Texte source
"Nous sommes traumatisés": un chien et son propriétaire blessés par deux patous au col de l'Izoard

Les photos sont difficilement regardables tant les blessures de "Wendy" sont profondes. Ce chien, un bichon de 9 mois, a frôlé la mort après une attaque de deux "patous", des chiens qui protègent un troupeau d’ovins entre le Queyras et le Briançonnais, sur un parking près du col de l'Izoard (Hautes-Alpes) jeudi 11 juillet dernier.
"Nous sommes traumatisés et jamais nous aurions cru vivre ça", témoigne Michel Gobet, le propriétaire de ce chien Bichon frisé de neuf mois, auprès de BFM DICI.
En vacances quatre jours à Montgenèvre, Michel et Régine Gobet, originaires de Juliénas dans le Beaujolais, se sont arrêtés près du col de l'Izoard. "Nous nous sommes mis sur le parking où tout le monde se gare pour prendre des photos, donc vraiment sur la voie publique", explique Michel. Dès leur sortie du véhicule, la situation a dégénérée.

Données extraites
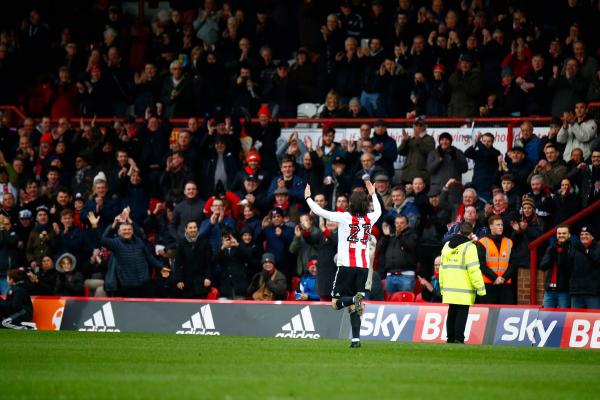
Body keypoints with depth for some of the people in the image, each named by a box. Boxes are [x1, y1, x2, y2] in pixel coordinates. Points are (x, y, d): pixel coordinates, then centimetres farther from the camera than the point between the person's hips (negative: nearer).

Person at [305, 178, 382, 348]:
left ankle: (355, 298, -30)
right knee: (354, 307, 6)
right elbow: (378, 210, 32)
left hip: (346, 265, -4)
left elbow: (319, 211, 0)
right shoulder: (370, 219, 7)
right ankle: (356, 339, -5)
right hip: (363, 267, 4)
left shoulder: (345, 217, -6)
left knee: (336, 302, 1)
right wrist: (373, 194, 45)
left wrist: (308, 198, 15)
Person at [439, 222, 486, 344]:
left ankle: (450, 339, 15)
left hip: (449, 289, 6)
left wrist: (442, 286, 26)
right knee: (462, 314, -4)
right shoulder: (469, 247, -9)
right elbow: (474, 269, -14)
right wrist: (480, 288, -10)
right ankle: (458, 339, -8)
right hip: (464, 291, -6)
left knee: (452, 313, 13)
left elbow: (442, 268, 19)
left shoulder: (447, 246, 14)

Exercices à résoudre
**A.** D'après l'article sur l'attaque au col de l'Izoard, de quelle commune Michel et Régine Gobet sont-ils originaires ?
**B.** Poursuivez l'article sur l'attaque au col de l'Izoard en reprenant juste après sa dernière phrase.

Réponses par exercice
**A.** Ils sont originaires de Juliénas, dans le Beaujolais.

**B.**
"Un premier patou est arrivé et voulait donner des coups de pattes à ma chienne. Je l’ai soulevée par le collier pour qu’on puisse la prendre dans les bras. Mais un deuxième patou nous l'a arrachée des bras en tirant Wendy par les fesses. On a lâché car elle aurait été déchiquetée".
Les propriétaires envisagent de déposer plainte
Le maître s'est alors jeté au sol et a mis sa main dans la gueule du patou pour qu'il cesse de mordre son chien. Le retraité lui, a été mordu au doigt. Un médecin a évalué les blessures à trois jours d’ITT.
"Nous avons hurlé et la bergère a rappliqué. Mais personne ne surveillait ces deux patous qui étaient en totale liberté sur le parking. Ma chienne était en laisse", assure Michel.
Avant d'ajouter: "Ce qui m’agace, c’est que nous étions sur un espace public, pas dans une pâture. J’ai isolé ma chienne et par chance, des vétérinaires italiens étaient sur place et ont apporté les premiers soins à Wendy."
Michel et Régine Gobet se sont rapidement rendus chez un vétérinaire de Briançon qui a opéré le Bichon. L’animal souffre de très nombreuses blessures et les frais s’élèvent à environ 800 euros.
"J’ai eu le propriétaire des patous au téléphone pour lui dire ce que j’en pense. Là, c’est notre chien mais il y avait du monde sur ce parking. Que pourrait-il se passer si c’était un enfant de deux ans? Je pense déposer plainte dans les prochains jours", conclut le retraité, de retour chez lui dans le Beaujolais.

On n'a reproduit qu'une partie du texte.